Frequently Asked Questions
How many G2 reviews do I need to show up in ChatGPT?
There is no verified G2 review count that guarantees a ChatGPT recommendation. The one concrete threshold is G2's own: 10 reviews in a category to appear in that category's Grid report. Beyond that, 2026 research found review volume had a weak negative correlation with ChatGPT ranking, so more reviews does not mean a better AI position. Get to 10 to be listed, then invest in comparison content, which is what ChatGPT actually cites.
Do Capterra reviews affect AI search?
Capterra reviews affect AI search as an inclusion signal, not a citation source. In 2026 studies, effectively all tools ChatGPT recommended had a Capterra profile, but Capterra itself received zero direct citations across 233 recommendations. To qualify for Capterra's Shortlist you need at least 20 reviews within the trailing 24 months. Presence helps you get considered; the actual citations come from third-party blogs and comparison pages.
How many reviews to get on a G2 category page?
A product needs at least 10 reviews in a specific category to be plotted on that category's G2 Grid report. G2 also shows a live Grid on category pages when at least 3 products each have 10 or more reviews. For the whole category to qualify for a formal Grid report, G2 requires 6 or more products with 10+ reviews each and 150+ reviews in total.
Is there a minimum number of reviews for AI to recommend a SaaS product?
No public minimum exists for AI recommendation itself. The only published minimums are the review platforms' listing thresholds (10 for a G2 Grid, 20 for a Capterra Shortlist).

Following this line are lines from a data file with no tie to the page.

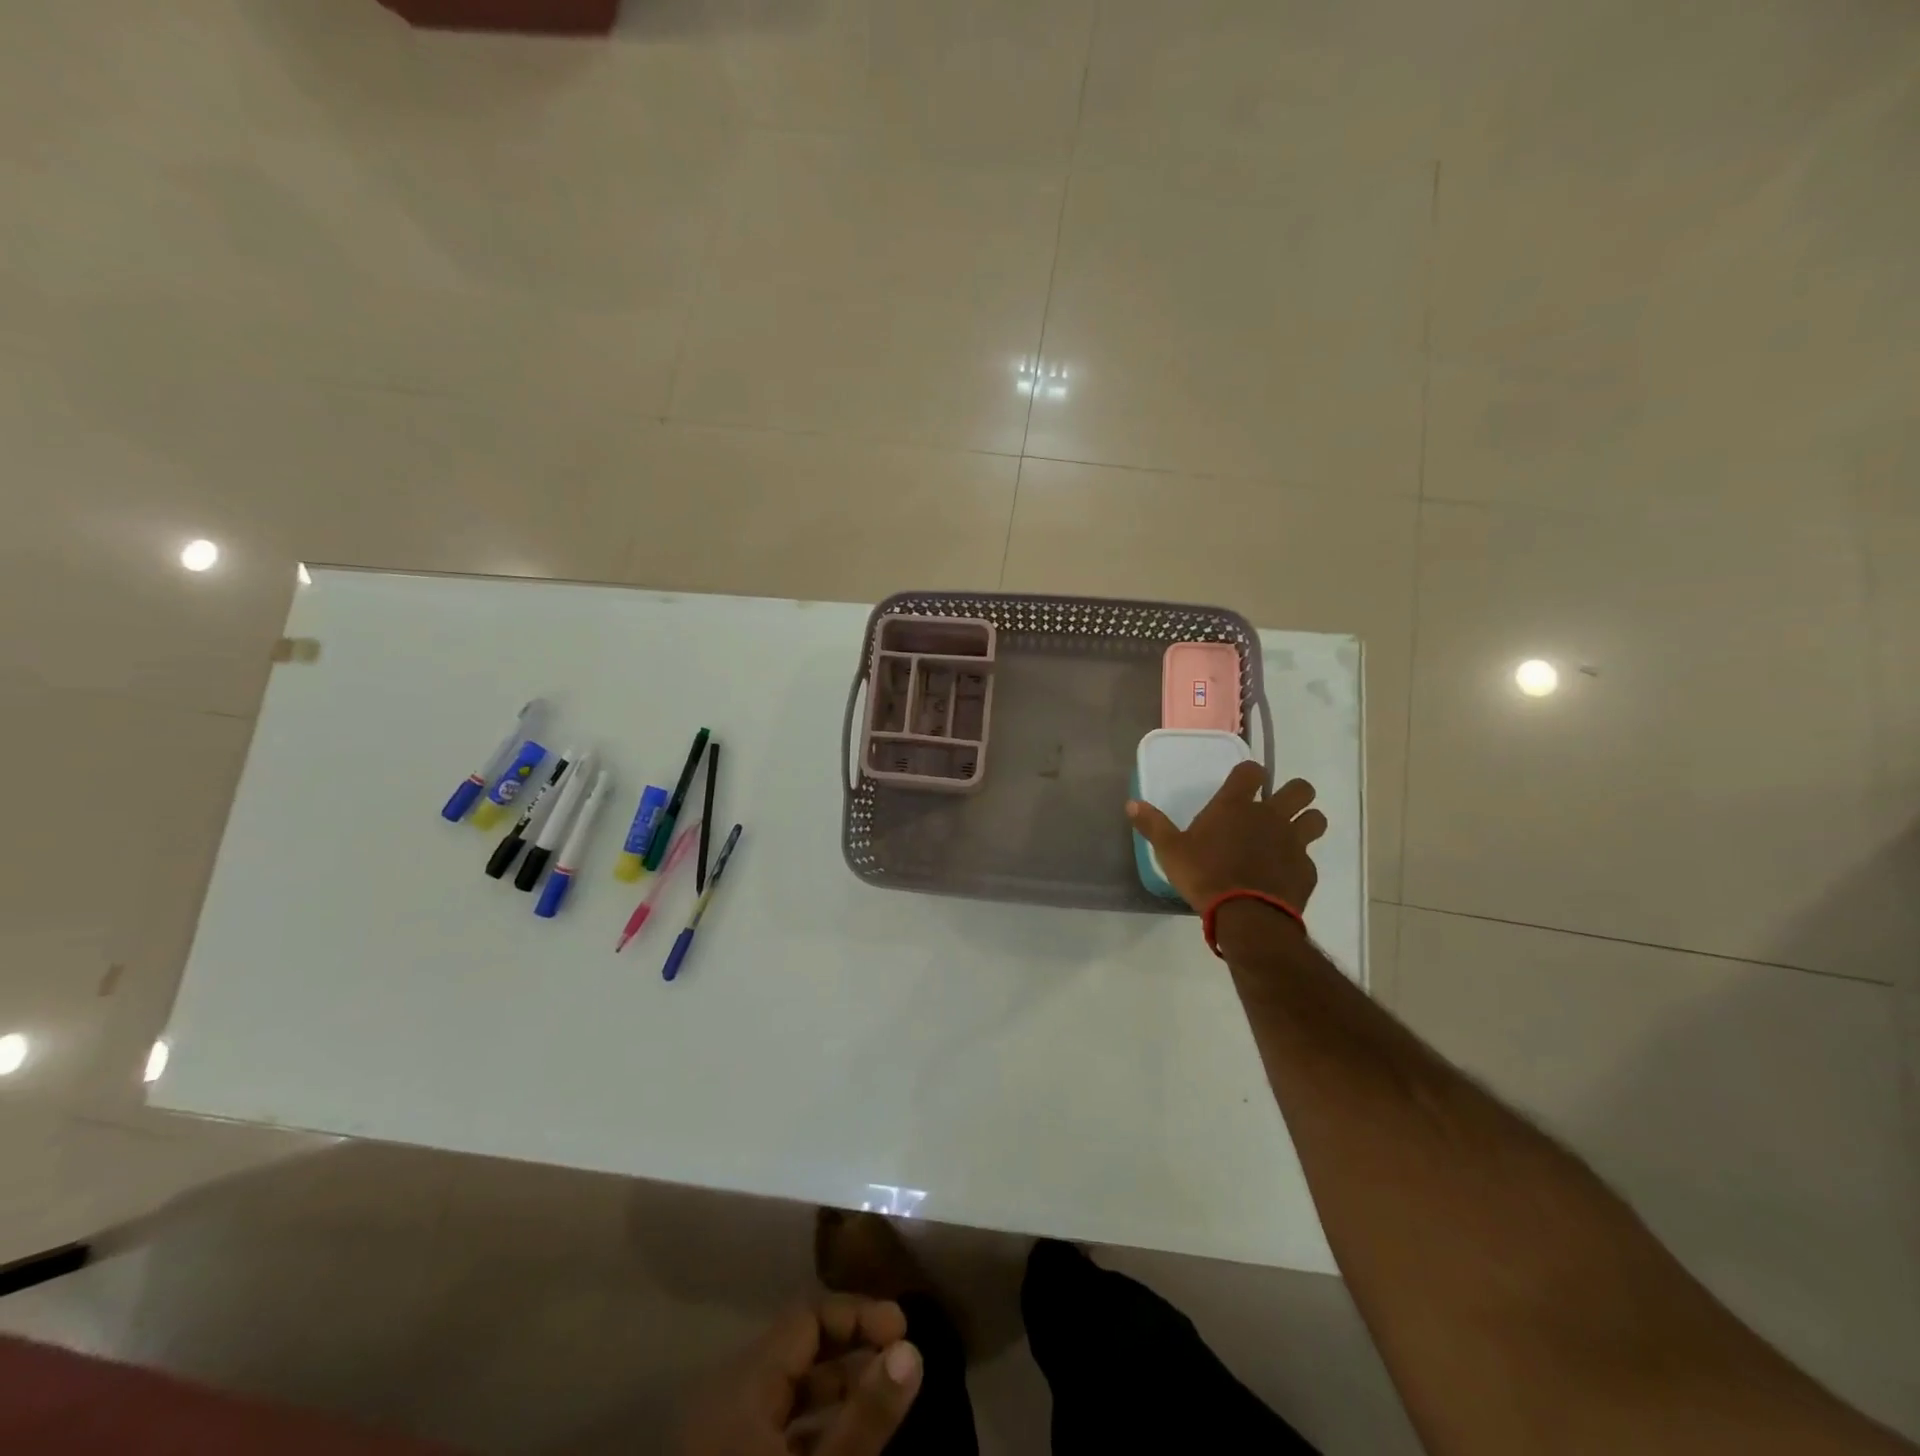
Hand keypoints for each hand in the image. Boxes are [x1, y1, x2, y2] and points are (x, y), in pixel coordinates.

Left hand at [675, 1296, 921, 1455]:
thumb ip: (865, 1415)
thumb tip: (912, 1350)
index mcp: (743, 1382)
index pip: (808, 1316)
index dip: (859, 1315)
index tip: (904, 1331)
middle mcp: (728, 1396)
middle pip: (799, 1349)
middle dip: (852, 1351)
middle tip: (901, 1361)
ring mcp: (723, 1437)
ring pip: (789, 1392)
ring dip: (838, 1390)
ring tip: (883, 1399)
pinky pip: (775, 1430)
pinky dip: (815, 1426)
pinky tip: (847, 1441)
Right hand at [1126, 761, 1326, 912]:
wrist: (1246, 916)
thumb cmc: (1204, 875)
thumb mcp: (1170, 851)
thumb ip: (1153, 825)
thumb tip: (1131, 804)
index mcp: (1236, 806)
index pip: (1252, 771)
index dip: (1251, 774)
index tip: (1245, 783)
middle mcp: (1270, 816)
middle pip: (1300, 789)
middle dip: (1293, 794)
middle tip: (1277, 807)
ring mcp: (1293, 842)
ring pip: (1316, 819)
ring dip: (1306, 822)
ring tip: (1290, 836)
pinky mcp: (1306, 870)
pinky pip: (1308, 859)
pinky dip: (1298, 863)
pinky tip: (1283, 876)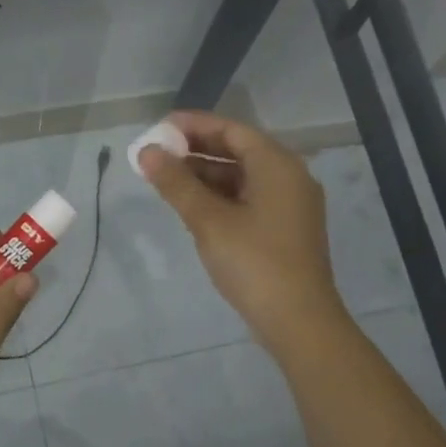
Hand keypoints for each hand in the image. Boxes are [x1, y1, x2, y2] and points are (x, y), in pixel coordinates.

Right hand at [138, 111, 344, 360]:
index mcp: (277, 166)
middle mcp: (288, 178)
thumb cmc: (254, 263)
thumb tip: (147, 152)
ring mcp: (288, 205)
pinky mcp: (283, 229)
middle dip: (196, 150)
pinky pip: (247, 198)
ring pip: (240, 177)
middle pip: (238, 151)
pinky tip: (190, 205)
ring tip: (164, 178)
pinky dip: (218, 196)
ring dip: (204, 174)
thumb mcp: (208, 220)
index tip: (159, 127)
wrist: (298, 321)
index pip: (232, 130)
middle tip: (156, 153)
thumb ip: (176, 183)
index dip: (194, 125)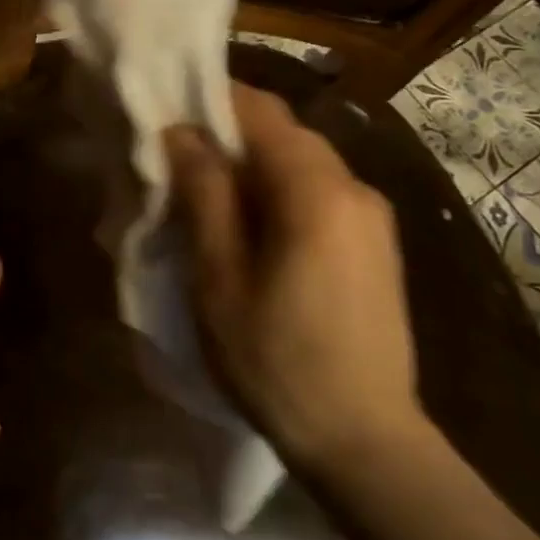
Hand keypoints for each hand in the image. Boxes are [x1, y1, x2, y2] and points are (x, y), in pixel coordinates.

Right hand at [164, 84, 423, 472]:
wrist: (364, 440)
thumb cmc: (275, 358)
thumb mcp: (219, 275)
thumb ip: (204, 193)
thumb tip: (182, 133)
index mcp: (316, 191)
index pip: (260, 110)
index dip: (209, 99)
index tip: (165, 110)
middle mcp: (354, 188)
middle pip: (283, 132)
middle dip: (227, 132)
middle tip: (175, 156)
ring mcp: (372, 216)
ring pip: (300, 161)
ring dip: (251, 163)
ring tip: (204, 191)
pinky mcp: (375, 243)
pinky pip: (319, 191)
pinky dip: (277, 188)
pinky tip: (248, 225)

Cited tools almost universally have review profiles, but the relationship is correlation, not a proven causal threshold, and adding reviews past the listing floors does not measurably improve AI placement.
If reviews do not drive AI ranking, why bother collecting them?
Because presence is close to mandatory and absence is disqualifying. Nearly every tool AI names has review profiles, and a product with none rarely appears at all. Reviews clear the credibility gate that gets you into consideration; they are also a strong trust signal for the human buyers who click through. Just do not expect the 50th or 500th review to change your AI position.